This blog is intended to go along with Population: An Introduction to Concepts and Issues, by John R. Weeks, published by Cengage Learning. The latest edition is the 12th (it came out in 2015), but this blog is meant to complement any edition of the book by showing the way in which demographic issues are regularly in the news.

If you are a user of my textbook and would like to suggest a blog post idea, please email me at: john.weeks@sdsu.edu

Tuesday, April 19, 2016

An Affordable or an Expensive City--Which Would You Choose?

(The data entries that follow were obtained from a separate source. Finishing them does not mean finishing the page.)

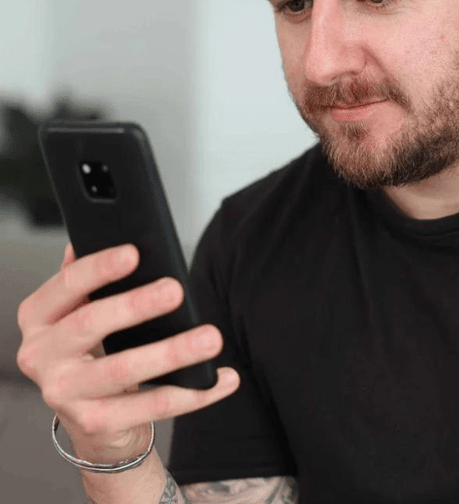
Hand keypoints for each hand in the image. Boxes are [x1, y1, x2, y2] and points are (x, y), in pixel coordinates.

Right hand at [16, 242, 239, 463]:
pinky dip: (194, 394)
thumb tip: (103, 231)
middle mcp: (40, 355)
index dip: (100, 268)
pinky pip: (151, 406)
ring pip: (123, 369)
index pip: (66, 285)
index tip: (134, 253)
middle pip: (90, 324)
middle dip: (136, 305)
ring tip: (210, 338)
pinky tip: (222, 379)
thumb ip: (90, 276)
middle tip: (176, 291)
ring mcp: (65, 393)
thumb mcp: (82, 308)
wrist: (91, 416)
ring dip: (172, 352)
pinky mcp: (95, 424)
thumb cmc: (91, 347)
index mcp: (39, 317)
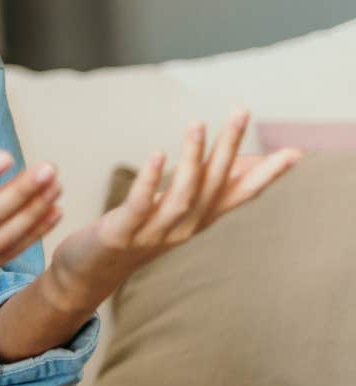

One of the foundations of spatial demography is that your life is determined (yes, I said determined) by two key things: (1) who you are; and (2) where you are. The "who you are" is a combination of your sociodemographic characteristics and personality traits, whereas the "where you are" refers mainly to where you live. I discussed this recently in terms of mortality rates in the US, which differ, especially for the poor (the who you are), by where you live in the country. But in yesterday's Wall Street Journal, Laura Kusisto discusses the spatial divide in terms of affordable (expansive) compared to expensive (cannot expand) U.S. cities. 
Across the country, a divide is emerging between cities that are growing outward and remaining affordable and ones that are hemmed in by geography and onerous zoning codes and are becoming more and more expensive.
As a whole, U.S. cities are expanding as rapidly as they have throughout the last half-century. From the 1950s until the 2000s they have added about 10,000 square miles per decade, or an area roughly the size of Massachusetts, according to research by Issi Romem, chief economist at real-estate site BuildZoom, to be released Monday. But beneath the surface a divide is deepening.
Thus, the very same person may live well or not so well depending upon the city of your choice (and, yes, we make that choice--few of us are compelled to live in a particular place).  Cities such as San Francisco are hemmed in geographically and so housing prices go up as demand goes up faster than the supply can increase. In Sunbelt cities of the New South, on the other hand, geographic expansion has meant that the supply of homes can keep better pace with demand and prices don't get out of hand.
The developed residential area in Atlanta, for example, grew by 208% from 1980 to 2010 and real home values grew by 14%. In contrast, in the San Francisco-San Jose area, developed residential land grew by just 30%, while homes values grew by 188%.
Now, as the article notes, this seems like a clarion call for suburban sprawl--spread out and keep housing prices low. Is that sustainable? Is that what we want? It probably is what some people want, and not what others want. The discussion about affordability of housing and sustainability of urban life needs to be nuanced enough to account for a variety of lifestyle preferences. Keep in mind that another aspect of inequality in America (not discussed in this article) is that many people in the Rust Belt who have lost their jobs prefer not to move somewhere else where they might find a job. That's another example of the interaction of who you are and where you are.